La cara de Leonardo se calienta al sol. Está entretenido con un pequeño esbozo de una mata de violetas, pensando que todas las conversaciones, una vez empezadas, pueden llegar a ser difíciles. Ella lo mira dibujar, por encima del hombro.

—¿Para qué haces esto? —pregunta.

—Para recordarlo. —Alza la vista—. Sé medir la altura del sol. ¿Quieres que te lo enseñe?

Ella asiente. Caminan juntos. Él habla deprisa.

—Primero hemos de encontrar dos montañas lo más separadas posible y de la misma altura. Luego hemos de colocarnos en la cumbre: cada uno en una.

Lisa se detiene.

—¿Cómo vamos a hacerlo?

—No te preocupes; como iba diciendo, después tenemos que construir refugios de madera y hacer un pequeño agujero por el que entre la luz del sol.

—¿Y luego qué?

—Y luego, cuando el sol forme un ángulo perpendicular en el primer refugio, pongamos el mío, yo te hago señas, así, mira. —Se calla y agita los brazos enérgicamente.

—¿Y si no te veo?

Leonardo piensa rápido.

—Si no me ves, tendré una hoguera lista y la encenderé, y el humo te servirá de aviso.

La niña parece satisfecha, por lo que él prosigue:

—Cuando veas la señal, marcarás el punto en el que el sol brille en tu refugio. —Se vuelve hacia ella con aire triunfal y sonríe.

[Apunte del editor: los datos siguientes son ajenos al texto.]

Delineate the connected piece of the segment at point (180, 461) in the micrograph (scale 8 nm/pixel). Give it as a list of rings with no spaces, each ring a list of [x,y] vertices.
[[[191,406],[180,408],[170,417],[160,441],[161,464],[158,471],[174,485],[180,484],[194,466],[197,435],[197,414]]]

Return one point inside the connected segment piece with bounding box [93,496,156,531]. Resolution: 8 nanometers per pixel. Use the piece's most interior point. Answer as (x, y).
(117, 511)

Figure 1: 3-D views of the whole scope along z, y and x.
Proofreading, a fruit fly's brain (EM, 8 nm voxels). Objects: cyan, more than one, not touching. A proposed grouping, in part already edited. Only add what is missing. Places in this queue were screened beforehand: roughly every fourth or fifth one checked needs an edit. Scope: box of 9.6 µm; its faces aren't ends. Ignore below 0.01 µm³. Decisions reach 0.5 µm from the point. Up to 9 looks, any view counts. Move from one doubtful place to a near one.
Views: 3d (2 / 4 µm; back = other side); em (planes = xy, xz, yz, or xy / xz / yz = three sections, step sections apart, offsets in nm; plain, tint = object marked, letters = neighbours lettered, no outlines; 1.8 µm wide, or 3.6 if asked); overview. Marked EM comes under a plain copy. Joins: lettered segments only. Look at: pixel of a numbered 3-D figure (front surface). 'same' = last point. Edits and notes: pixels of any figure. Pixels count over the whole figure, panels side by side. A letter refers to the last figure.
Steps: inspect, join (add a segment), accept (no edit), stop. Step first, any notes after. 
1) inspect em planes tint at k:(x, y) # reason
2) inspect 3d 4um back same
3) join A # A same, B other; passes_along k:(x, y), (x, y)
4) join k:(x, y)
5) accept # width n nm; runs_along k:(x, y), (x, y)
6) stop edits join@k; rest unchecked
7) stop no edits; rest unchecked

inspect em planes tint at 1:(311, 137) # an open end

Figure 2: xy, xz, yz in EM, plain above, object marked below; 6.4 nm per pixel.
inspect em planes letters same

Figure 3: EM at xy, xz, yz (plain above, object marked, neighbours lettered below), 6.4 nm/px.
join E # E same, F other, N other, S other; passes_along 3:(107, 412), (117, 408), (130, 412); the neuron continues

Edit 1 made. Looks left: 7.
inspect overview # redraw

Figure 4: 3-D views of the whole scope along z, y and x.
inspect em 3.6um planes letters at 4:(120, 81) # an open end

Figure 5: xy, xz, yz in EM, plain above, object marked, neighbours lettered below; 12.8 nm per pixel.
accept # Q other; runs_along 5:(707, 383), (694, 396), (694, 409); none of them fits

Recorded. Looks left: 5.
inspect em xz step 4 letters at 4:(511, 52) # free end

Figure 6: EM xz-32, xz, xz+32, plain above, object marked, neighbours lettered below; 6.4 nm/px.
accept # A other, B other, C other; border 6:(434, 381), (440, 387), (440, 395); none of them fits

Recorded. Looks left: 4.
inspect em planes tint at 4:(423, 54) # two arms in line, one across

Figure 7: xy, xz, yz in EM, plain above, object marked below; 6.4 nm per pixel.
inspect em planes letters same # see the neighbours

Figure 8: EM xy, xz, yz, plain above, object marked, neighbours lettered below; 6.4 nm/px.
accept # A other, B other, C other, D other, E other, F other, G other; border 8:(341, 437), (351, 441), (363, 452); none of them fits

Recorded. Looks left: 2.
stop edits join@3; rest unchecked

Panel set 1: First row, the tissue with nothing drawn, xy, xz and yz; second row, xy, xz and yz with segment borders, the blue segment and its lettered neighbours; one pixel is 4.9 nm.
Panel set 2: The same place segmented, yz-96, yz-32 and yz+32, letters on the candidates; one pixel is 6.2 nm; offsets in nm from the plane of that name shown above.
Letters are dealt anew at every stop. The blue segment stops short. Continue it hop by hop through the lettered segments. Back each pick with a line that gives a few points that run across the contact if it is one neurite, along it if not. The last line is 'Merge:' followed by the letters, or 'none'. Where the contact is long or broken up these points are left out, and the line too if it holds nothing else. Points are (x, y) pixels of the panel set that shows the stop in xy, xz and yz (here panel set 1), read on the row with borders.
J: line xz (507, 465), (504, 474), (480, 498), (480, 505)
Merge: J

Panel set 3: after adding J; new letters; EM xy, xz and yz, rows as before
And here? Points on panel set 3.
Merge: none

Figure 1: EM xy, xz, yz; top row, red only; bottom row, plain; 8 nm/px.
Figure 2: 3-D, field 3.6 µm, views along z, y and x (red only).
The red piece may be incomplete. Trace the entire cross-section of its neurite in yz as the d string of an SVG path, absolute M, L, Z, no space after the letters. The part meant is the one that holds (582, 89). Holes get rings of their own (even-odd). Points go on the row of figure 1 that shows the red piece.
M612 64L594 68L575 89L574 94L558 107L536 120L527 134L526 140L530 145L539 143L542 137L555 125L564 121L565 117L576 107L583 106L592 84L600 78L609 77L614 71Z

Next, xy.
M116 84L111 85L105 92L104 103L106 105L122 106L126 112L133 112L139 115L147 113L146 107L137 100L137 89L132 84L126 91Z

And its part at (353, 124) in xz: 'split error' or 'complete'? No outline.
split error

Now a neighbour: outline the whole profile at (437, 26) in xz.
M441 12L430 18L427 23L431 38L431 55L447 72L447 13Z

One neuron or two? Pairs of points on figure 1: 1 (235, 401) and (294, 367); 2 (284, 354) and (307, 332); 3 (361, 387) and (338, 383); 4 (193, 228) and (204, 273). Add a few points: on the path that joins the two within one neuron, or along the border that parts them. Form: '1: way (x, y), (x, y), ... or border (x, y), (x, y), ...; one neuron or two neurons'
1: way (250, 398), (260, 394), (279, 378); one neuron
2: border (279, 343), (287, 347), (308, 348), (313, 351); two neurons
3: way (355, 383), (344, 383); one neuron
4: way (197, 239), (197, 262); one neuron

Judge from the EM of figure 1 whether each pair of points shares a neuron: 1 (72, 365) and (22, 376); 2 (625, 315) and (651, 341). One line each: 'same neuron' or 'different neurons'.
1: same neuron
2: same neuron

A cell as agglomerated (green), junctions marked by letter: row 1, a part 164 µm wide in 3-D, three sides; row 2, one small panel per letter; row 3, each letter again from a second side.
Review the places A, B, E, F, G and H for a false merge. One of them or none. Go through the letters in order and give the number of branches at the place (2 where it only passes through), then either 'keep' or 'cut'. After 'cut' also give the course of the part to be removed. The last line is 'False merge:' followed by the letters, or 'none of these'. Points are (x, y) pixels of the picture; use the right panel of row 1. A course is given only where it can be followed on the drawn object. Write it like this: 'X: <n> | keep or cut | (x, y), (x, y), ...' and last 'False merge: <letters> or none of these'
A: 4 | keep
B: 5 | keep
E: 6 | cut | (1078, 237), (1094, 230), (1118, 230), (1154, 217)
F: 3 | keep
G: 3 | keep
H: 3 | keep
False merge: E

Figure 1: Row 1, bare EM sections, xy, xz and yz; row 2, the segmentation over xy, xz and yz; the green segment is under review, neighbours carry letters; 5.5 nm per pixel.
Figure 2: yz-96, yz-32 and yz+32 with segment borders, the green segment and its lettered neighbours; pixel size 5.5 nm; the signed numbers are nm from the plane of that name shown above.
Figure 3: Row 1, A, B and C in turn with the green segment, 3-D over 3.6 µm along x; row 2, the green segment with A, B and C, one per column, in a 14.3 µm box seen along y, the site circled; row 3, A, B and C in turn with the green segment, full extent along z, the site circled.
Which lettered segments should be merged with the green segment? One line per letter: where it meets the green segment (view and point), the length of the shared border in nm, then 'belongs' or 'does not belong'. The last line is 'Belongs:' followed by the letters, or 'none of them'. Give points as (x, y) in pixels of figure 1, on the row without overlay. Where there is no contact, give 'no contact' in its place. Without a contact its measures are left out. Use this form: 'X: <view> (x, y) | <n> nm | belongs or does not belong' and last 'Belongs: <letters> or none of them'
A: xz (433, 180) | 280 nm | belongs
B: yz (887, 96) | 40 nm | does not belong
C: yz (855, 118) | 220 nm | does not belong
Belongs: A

—¿Y luego qué? —dice ella.

Hace falta paciencia. Leonardo mira alrededor en busca de una ramita: ve una… de roble. Se arrodilla en el suelo y se pone a dibujar con sumo cuidado.

Lisa mira la forma atentamente y se ríe.

—¿Qué pasa? ¿Qué te hace tanta gracia? —Él tira la rama y se pone de pie.

Ella deja de reír.

—Esto es un triángulo. Puedo medir con él. Mira. —Dibuja más líneas con el dedo, y en la parte superior del triángulo traza el círculo del sol. Señala los dos ángulos de abajo—. Aquí estás tú y aquí estoy yo. —Coge la ramita y la pasa por los lados de la figura—. La altura del sol es lo mismo que esto. ¿Te enseño cómo funciona?

Ella pierde interés en el dibujo.

—Mañana —dice—. Si me quedo demasiado rato, me regañarán. —Acto seguido añade—: Aunque no sé por qué quieres saber la altura del sol. Ya hace demasiado calor. ¿No se te ocurre una idea mejor?

Leonardo mira al otro lado de la colina, pensando en lo difícil que es complacerla.

—Muy bien. —Mira el cielo—. Sé de un lugar donde no hay nada de luz.

—¿Qué tipo de lugar?

Leonardo se levanta y arroja la rama al matorral. Han regresado los cernícalos, que están dando vueltas alrededor de una roca irregular por encima de la hilera de árboles.

—Es una guarida. Un santuario. Ven mañana y te lo enseñaré.